Published
To the OP: please click on the weblink below to read another thread that had been previously established on the issue of nurses and autonomy. The different opinions listed in the thread might be enlightening.
https://allnurses.com/general-nursing-discussion/where-did-our-263059.html
I believe nursing is an autonomous profession within our scope of practice.
Check out this link!
http://www.nursingadvocacy.org/faq/autonomy.html
Here is an excerpt from the link.
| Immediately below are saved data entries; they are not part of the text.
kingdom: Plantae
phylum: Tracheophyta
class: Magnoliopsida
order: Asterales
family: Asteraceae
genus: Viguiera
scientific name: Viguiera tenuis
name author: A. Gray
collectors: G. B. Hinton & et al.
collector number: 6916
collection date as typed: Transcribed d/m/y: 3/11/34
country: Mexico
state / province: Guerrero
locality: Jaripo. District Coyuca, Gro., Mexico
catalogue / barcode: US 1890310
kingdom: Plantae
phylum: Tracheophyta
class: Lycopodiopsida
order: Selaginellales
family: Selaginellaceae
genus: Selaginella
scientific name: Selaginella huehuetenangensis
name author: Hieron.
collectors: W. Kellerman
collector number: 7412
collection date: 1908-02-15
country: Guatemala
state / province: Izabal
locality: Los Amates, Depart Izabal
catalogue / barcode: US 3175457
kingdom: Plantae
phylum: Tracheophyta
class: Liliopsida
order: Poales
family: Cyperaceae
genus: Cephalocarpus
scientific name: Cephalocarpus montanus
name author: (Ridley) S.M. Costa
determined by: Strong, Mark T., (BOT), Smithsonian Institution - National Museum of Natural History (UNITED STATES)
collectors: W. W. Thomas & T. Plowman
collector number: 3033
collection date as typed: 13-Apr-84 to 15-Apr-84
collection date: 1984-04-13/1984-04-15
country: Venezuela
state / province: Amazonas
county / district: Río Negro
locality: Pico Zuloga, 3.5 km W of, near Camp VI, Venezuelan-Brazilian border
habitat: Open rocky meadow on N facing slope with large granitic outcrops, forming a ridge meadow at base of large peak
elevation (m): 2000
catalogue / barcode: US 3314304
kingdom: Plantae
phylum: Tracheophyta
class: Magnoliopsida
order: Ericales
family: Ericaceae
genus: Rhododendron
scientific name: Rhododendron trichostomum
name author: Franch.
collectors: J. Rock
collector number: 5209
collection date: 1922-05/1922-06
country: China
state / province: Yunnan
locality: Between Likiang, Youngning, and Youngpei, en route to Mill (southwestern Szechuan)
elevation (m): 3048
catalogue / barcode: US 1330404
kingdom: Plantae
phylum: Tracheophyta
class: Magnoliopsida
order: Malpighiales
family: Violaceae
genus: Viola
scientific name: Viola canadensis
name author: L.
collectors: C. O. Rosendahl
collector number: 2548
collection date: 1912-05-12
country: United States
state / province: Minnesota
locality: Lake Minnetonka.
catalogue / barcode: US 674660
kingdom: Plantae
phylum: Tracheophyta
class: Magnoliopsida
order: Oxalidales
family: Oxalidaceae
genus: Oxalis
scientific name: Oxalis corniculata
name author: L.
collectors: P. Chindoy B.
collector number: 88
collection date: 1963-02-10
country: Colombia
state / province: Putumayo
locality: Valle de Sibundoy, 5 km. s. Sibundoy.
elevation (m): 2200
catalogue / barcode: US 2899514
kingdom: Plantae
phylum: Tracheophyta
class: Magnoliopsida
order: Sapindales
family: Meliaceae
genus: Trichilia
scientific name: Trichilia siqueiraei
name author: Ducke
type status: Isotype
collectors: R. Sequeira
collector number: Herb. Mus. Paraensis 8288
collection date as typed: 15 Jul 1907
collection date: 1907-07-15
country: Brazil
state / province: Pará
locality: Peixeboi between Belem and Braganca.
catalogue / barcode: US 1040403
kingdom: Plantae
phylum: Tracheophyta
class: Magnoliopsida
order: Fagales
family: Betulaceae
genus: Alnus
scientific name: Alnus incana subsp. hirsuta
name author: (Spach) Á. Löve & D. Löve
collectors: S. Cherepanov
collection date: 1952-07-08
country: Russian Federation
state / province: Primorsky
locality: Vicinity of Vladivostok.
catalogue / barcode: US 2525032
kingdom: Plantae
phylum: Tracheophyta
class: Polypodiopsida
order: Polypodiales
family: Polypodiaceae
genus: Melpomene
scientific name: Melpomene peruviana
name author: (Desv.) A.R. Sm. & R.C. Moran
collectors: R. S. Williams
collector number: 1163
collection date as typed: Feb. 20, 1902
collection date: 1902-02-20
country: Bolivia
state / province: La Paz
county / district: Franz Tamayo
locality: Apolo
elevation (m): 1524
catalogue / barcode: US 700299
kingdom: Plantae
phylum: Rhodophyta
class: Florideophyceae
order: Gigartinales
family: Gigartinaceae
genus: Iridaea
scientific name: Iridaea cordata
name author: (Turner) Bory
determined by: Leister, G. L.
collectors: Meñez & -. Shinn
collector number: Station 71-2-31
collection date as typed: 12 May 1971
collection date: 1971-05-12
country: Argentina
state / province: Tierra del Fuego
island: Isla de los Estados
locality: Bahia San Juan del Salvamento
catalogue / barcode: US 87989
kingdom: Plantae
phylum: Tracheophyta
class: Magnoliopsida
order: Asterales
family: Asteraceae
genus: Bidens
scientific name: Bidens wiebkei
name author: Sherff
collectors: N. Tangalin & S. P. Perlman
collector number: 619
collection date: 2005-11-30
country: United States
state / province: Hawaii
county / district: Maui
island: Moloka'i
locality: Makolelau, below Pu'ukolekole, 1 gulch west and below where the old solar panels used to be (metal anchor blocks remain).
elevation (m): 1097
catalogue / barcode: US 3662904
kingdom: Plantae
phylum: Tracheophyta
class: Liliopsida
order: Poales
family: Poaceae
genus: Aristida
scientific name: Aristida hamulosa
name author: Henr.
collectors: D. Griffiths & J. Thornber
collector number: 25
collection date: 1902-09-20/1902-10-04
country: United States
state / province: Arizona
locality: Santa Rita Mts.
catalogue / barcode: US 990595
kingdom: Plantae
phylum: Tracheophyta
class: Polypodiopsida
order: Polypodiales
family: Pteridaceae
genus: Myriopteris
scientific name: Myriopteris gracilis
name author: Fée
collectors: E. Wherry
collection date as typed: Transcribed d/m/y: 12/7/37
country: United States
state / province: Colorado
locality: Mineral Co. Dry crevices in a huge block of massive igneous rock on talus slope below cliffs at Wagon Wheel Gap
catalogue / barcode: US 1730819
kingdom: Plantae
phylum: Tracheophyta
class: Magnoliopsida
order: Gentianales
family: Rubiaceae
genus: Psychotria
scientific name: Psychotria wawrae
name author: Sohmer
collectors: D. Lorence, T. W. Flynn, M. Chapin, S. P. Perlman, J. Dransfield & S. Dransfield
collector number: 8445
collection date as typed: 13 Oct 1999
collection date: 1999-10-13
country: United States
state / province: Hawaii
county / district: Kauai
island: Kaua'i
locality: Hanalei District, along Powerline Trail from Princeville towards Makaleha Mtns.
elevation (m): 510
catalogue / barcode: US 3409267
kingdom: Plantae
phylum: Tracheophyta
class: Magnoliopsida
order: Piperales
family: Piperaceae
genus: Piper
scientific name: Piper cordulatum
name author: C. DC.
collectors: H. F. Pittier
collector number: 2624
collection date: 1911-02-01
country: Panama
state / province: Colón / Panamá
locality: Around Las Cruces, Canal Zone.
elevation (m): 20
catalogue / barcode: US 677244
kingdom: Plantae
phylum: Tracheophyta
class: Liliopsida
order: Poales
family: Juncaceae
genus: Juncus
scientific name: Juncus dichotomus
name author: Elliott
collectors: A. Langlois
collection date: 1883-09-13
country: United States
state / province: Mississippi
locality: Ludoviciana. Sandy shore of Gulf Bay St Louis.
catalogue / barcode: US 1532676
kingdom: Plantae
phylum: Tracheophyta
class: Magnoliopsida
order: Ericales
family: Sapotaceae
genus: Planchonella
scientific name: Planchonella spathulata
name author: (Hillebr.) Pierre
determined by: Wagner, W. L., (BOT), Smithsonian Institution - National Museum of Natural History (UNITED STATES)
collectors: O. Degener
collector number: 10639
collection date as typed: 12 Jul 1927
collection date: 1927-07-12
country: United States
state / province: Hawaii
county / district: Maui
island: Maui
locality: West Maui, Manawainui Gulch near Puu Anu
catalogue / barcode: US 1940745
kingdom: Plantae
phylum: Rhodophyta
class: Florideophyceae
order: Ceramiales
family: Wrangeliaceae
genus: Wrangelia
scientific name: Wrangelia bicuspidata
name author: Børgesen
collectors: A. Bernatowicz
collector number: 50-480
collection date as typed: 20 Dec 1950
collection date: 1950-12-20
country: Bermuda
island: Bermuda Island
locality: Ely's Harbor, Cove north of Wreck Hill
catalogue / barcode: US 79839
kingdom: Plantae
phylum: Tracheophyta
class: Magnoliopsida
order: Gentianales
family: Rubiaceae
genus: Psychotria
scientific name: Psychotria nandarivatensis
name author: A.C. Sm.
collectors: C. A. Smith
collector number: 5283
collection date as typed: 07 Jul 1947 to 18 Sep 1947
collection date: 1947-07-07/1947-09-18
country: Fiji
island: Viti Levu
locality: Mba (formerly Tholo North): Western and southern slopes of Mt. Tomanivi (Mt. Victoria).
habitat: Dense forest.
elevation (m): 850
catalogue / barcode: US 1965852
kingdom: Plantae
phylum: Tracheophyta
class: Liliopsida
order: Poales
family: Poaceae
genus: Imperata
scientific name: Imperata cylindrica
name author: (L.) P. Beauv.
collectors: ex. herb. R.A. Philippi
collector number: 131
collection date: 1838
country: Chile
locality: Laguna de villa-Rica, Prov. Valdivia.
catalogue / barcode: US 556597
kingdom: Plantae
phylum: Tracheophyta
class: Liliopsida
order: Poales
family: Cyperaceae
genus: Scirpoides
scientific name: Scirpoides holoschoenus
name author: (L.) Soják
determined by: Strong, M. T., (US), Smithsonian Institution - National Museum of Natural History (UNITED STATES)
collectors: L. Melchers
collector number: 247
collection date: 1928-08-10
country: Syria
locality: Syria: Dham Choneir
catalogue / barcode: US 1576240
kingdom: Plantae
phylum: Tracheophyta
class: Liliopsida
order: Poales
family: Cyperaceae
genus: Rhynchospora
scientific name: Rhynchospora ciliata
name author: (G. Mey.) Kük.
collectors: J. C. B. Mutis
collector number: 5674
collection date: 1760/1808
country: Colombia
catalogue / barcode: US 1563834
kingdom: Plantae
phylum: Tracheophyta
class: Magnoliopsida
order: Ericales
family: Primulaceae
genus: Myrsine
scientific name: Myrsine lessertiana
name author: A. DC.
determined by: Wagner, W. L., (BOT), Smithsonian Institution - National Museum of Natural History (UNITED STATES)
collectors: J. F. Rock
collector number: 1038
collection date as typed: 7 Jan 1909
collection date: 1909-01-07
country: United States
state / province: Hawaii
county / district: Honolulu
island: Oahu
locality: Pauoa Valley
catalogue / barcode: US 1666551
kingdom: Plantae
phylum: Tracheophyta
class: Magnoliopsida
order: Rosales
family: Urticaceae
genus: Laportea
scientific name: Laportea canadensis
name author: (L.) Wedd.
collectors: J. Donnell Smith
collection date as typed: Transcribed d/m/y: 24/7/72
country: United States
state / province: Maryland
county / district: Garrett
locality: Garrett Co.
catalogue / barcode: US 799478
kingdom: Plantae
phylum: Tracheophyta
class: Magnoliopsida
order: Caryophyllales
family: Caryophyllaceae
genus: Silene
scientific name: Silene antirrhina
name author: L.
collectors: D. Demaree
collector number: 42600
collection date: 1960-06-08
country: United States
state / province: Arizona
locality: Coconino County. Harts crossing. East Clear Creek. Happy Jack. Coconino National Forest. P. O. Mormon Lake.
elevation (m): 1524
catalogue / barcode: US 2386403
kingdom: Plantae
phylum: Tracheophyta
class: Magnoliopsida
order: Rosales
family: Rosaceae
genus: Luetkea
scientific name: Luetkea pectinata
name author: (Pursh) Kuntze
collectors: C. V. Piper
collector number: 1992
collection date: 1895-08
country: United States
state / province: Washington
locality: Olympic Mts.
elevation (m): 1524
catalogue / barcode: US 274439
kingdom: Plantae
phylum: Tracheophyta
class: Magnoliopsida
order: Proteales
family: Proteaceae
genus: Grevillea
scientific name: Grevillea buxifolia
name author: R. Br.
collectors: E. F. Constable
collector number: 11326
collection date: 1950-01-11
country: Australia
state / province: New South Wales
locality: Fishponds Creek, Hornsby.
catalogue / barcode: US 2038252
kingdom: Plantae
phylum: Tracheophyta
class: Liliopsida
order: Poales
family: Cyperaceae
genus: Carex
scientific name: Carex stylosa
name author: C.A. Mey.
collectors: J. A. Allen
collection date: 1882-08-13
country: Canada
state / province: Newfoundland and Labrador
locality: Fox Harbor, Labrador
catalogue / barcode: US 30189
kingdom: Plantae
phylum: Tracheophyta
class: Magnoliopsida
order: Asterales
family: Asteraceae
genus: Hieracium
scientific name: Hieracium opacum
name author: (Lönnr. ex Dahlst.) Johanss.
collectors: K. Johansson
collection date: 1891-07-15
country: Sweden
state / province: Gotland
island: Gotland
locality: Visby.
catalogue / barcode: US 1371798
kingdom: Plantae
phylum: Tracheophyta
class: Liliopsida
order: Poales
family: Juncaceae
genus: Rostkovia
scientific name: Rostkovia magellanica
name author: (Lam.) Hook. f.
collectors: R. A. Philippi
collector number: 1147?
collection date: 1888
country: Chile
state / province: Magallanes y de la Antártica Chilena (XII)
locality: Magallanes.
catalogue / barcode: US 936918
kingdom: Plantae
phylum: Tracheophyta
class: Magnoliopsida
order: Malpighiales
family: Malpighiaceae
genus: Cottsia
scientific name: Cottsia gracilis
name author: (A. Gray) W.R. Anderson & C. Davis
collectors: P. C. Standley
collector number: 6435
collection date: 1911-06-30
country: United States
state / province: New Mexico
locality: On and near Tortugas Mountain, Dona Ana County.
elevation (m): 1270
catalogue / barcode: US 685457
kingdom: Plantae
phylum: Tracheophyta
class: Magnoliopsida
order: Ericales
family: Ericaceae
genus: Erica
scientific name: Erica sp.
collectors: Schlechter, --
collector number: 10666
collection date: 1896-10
It really is a great article IMHO.
To some extent this may depend on how you define autonomy--if it means having just as much power as physicians, or the legal and practical rights to do everything physicians do, such as prescribe narcotics, then nurses obviously do not have autonomy. However, in our view that would be an unduly narrow and physician-centric way to define autonomy, one that reflects the assumption that what physicians do is the most important part of health care. Nurses can't practice medicine, but neither can physicians practice nursing. If you're snickering, we suggest you examine your own understanding of and respect for what nurses do.
There really aren't any truly autonomous professions. I'm a lawyer and I can't organize a business in any way I want unless the laws of the state or regulating body say I can. One must always answer to someone.
totally off topic, but what's a lawyer doing on a nursing website? Are you a healthcare attorney?? Totally off topic, but I'm curious.
I've always thought of the autonomy of nurses as relating to not what you want to do but in the right to refuse to do something that has been ordered, but you believe is unsafe, like refusing to give a med the patient is allergic to.
Also, the nursing process is somewhat automous; assessment, diagnosis, ect.
Inspired By Silence
158 Posts
I'm not trying to stir up a war. I realize I've just started a thread on a very controversial topic here. But I'm simply not convinced nurses have much autonomy. There are some aspects of nursing that appear independent, such as how nurses are governed by other nurses in terms of licenses, credentialing, certifying colleges, etc, but in the clinical setting, you do what the physician says. You can't giving a patient watered down nasal spray without a physician order. Catheterizing, wound dressing, dress removal, aside from taking vitals, recording the information, and advocating for the patient, you can't do anything a physician hasn't ordered in terms of providing care.
I understand I'm still young, and there are things about nursing I don't understand fully, so if you're willing to kindly explain how nurses can be considered autonomous health care providers, I'm more than willing to consider what you tell me.